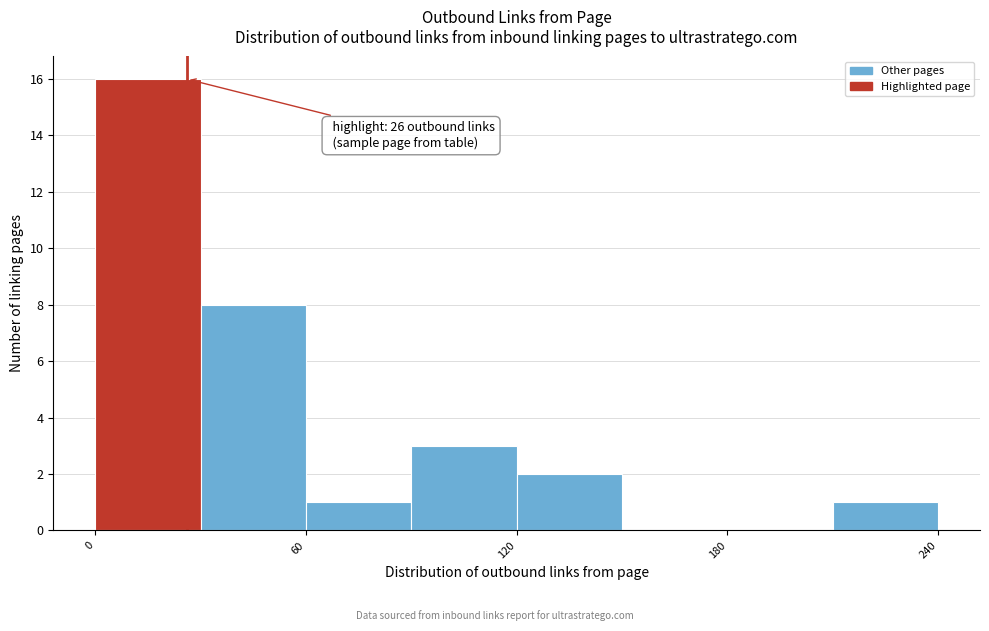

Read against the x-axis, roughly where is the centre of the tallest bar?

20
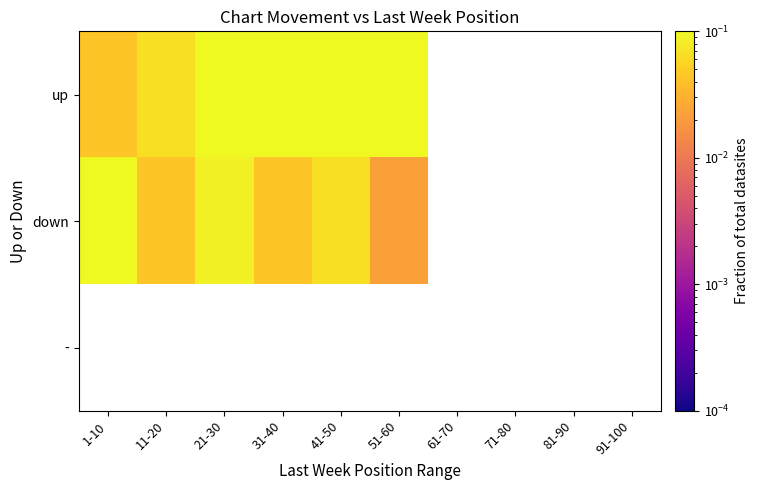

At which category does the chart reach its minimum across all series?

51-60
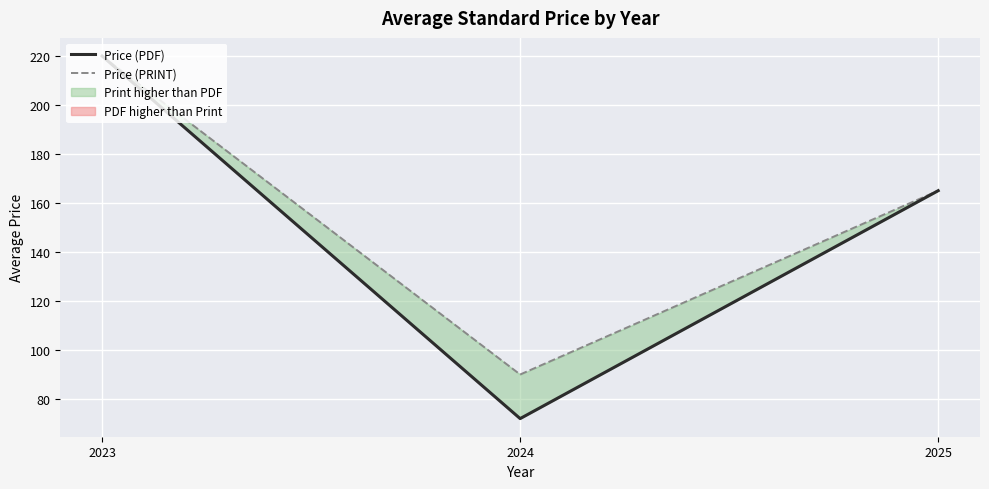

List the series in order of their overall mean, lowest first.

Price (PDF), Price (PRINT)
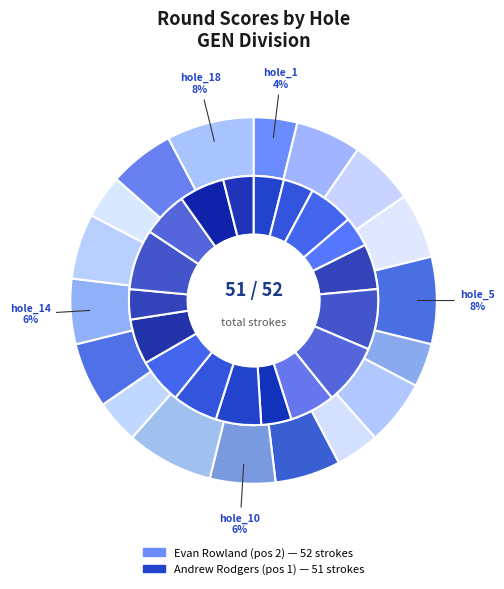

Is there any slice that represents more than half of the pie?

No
- - - -
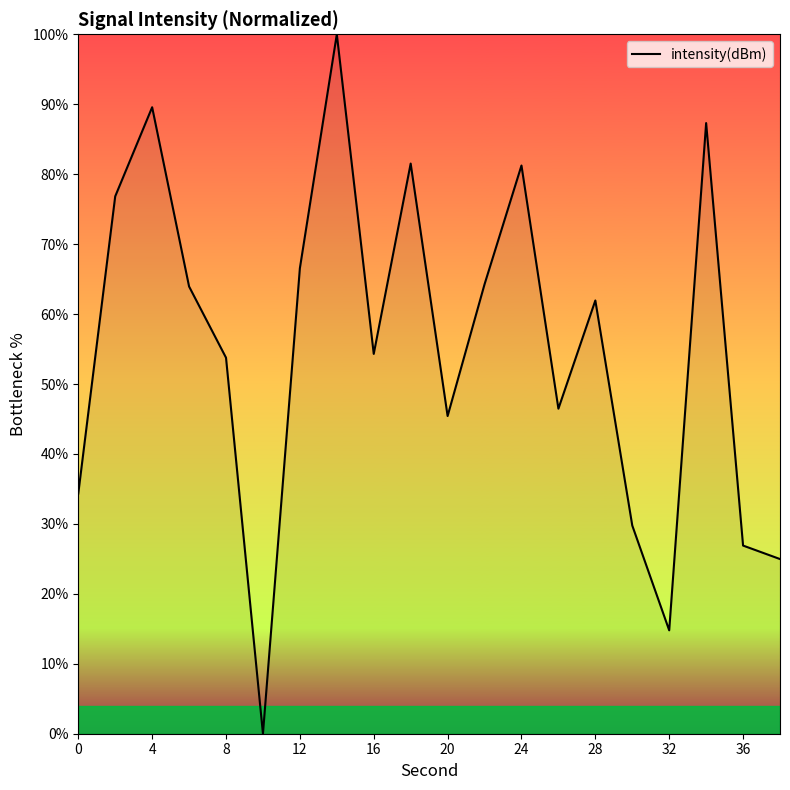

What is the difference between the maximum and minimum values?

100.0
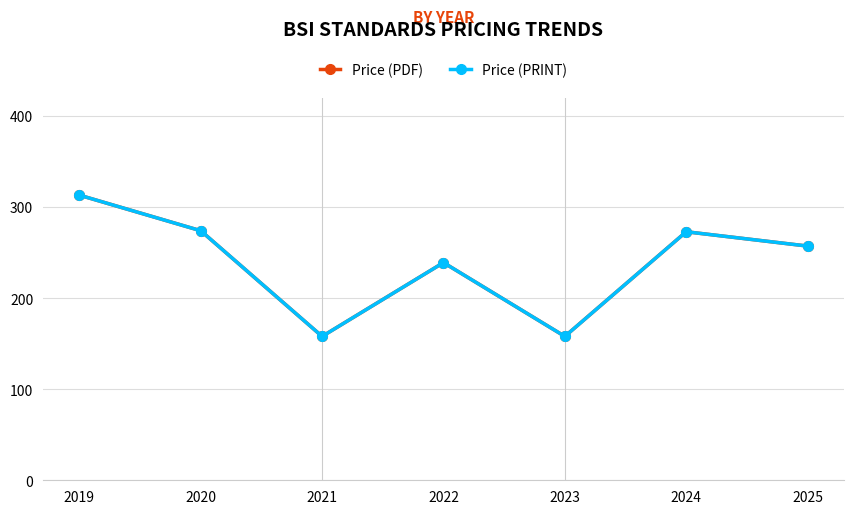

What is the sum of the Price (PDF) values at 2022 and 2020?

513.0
- - - -
Copy out everything in the data above, from the line containing "Read against the" down to the line containing "Is there any", with both of those lines included and nothing changed. Leave the pictures out.

=== Result for this task ===
Read against the x-axis, roughly where is the centre of the tallest bar?

20

At which category does the chart reach its minimum across all series?

51-60

List the series in order of their overall mean, lowest first.

Price (PDF), Price (PRINT)

Is there any slice that represents more than half of the pie?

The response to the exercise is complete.